In its annual survey released in April by the Silicon Valley Leadership Group, an organization of 200 companies that employ more than 250,000 people and generate $1 trillion worth of business, CEOs said they are hoping for the best but bracing for the worst.
To that end, $363 million Alliance Credit Union has launched Small Business FinanceWorks, a suite of online tools through online banking provider Digital Insight to come to the aid of Silicon Valley companies. The solution aims to help streamline billing and invoicing, expand credit card processing, and introduce remote deposit and payroll services. The offerings are free to all Alliance CU business checking members. The San Jose, Calif.-based Alliance said it is the first credit union in Northern California to offer SBFW. Thirty-five financial institutions nationwide are now using Digital Insight's creation.
"Many [small businesses] are seeing a slow down in their business just like large corporations," said Melina Schoonover, assistant vice president of electronic and retail delivery at Alliance. "Regardless of the economy, however, small business members need to get the most out of every penny and have a reliable source to manage their money."
Alliance's business members automatically receive SBFW within their online banking service to manage receivables and payables, track invoices, send reminders and account for profitability, said Schoonover. Since its debut in late March, nearly 330 accounts have been opened. The credit union is scheduled to conduct a service usage analysis at the end of April to determine the adoption rate.
When Digital Insight approached Alliance in early November 2008, the credit union was ready to test out SBFW on some its business members, Schoonover said. Alliance has been a client since April 2007 and had initially approached Digital Insight in early 2008 about a small business partnership. At the time, the company was not ready to roll out its new platform.
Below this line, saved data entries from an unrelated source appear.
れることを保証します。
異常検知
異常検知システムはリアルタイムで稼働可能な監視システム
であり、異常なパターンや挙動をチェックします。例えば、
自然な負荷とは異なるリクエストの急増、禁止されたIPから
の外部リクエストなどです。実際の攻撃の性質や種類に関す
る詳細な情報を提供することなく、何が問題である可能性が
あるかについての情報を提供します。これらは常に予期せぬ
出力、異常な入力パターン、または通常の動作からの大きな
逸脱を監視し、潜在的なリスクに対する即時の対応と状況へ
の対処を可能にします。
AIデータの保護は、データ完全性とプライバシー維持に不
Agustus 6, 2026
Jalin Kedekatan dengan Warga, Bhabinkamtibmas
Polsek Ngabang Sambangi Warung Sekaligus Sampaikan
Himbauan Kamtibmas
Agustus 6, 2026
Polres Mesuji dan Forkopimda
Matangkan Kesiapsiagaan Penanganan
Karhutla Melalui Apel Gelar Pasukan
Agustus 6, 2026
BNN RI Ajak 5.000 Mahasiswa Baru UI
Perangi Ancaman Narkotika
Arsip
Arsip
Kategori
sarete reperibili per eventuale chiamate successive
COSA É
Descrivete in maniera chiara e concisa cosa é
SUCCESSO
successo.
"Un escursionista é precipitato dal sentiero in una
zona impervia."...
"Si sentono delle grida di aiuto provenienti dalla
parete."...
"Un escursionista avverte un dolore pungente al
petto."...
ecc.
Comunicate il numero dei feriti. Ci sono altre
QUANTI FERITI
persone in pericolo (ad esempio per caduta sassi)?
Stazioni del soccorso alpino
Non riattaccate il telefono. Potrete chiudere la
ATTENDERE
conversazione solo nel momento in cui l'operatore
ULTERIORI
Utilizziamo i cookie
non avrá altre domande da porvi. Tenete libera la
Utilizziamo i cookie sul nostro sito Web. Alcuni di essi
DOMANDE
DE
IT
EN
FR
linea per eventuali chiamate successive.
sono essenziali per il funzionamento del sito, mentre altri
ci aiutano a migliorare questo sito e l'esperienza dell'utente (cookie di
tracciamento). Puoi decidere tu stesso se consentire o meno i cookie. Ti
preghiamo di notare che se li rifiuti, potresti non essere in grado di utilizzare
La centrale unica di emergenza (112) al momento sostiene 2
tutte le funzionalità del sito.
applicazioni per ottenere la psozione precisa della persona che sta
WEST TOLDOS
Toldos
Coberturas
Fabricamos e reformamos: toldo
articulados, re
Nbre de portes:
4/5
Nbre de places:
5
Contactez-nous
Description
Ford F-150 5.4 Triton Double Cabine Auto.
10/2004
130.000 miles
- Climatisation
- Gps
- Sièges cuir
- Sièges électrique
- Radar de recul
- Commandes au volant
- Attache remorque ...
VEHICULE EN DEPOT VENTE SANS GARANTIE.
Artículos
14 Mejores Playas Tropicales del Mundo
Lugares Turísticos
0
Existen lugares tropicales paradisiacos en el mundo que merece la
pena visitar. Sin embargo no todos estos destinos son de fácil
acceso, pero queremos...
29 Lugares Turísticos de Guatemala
In addition to Schoonover, Marketing Supervisor Mark Mendez, Marketing Coordinator Heather Wheeland and Emily Harper Condon, senior vice president of marketing and retail delivery, assisted with the launch of SBFW.
"We are excited about this product and that [DI/Intuit] offered it to us first to grow our small business portfolio," Schoonover said.
The fit works given that Alliance's business members are mostly sole proprietors, small office/home office and a few limited liability companies. The majority have one to five employees and encompass industries such as janitorial and housekeeping, consulting, contractors/construction/home maintenance, landscaping, salons, graphic design, computer and Web services, realty/property management, doctors offices and law offices.
"We know there are other members that run SOHOs and probably haven't opened a business checking [account] yet," Schoonover said. "We hope that by offering these low-cost services they'll see the value of business checking."
In addition to new services, Alliance was scheduled to offer a free seminar, "Taking Steps in a Downturn Economy," on April 23, co-presented with the Silicon Valley SCORE. Alliance was set to cap off April with a small business workshop where attendees were to receive advice from the SBFW product development team on its business finance management software. Participants will have a chance to win one of two $250 office supplies gift cards at the workshop.
While Alliance has offered business checking for years, it does not offer commercial loans, Schoonover said. By offering smaller loans, lines of credit and business credit cards, the credit union wants to build its program to the point that it can fulfill all of a small business owner's financial needs. Regardless of the industry, a firm with less than 10 employees is not that difficult to analyze using tax returns and financial statements, Schoonover said.
"If we can get comfortable starting small to gain the expertise, which increases member loyalty at the same time, we just might find ourselves playing in the business lending arena to a greater extent in a few years," Schoonover said.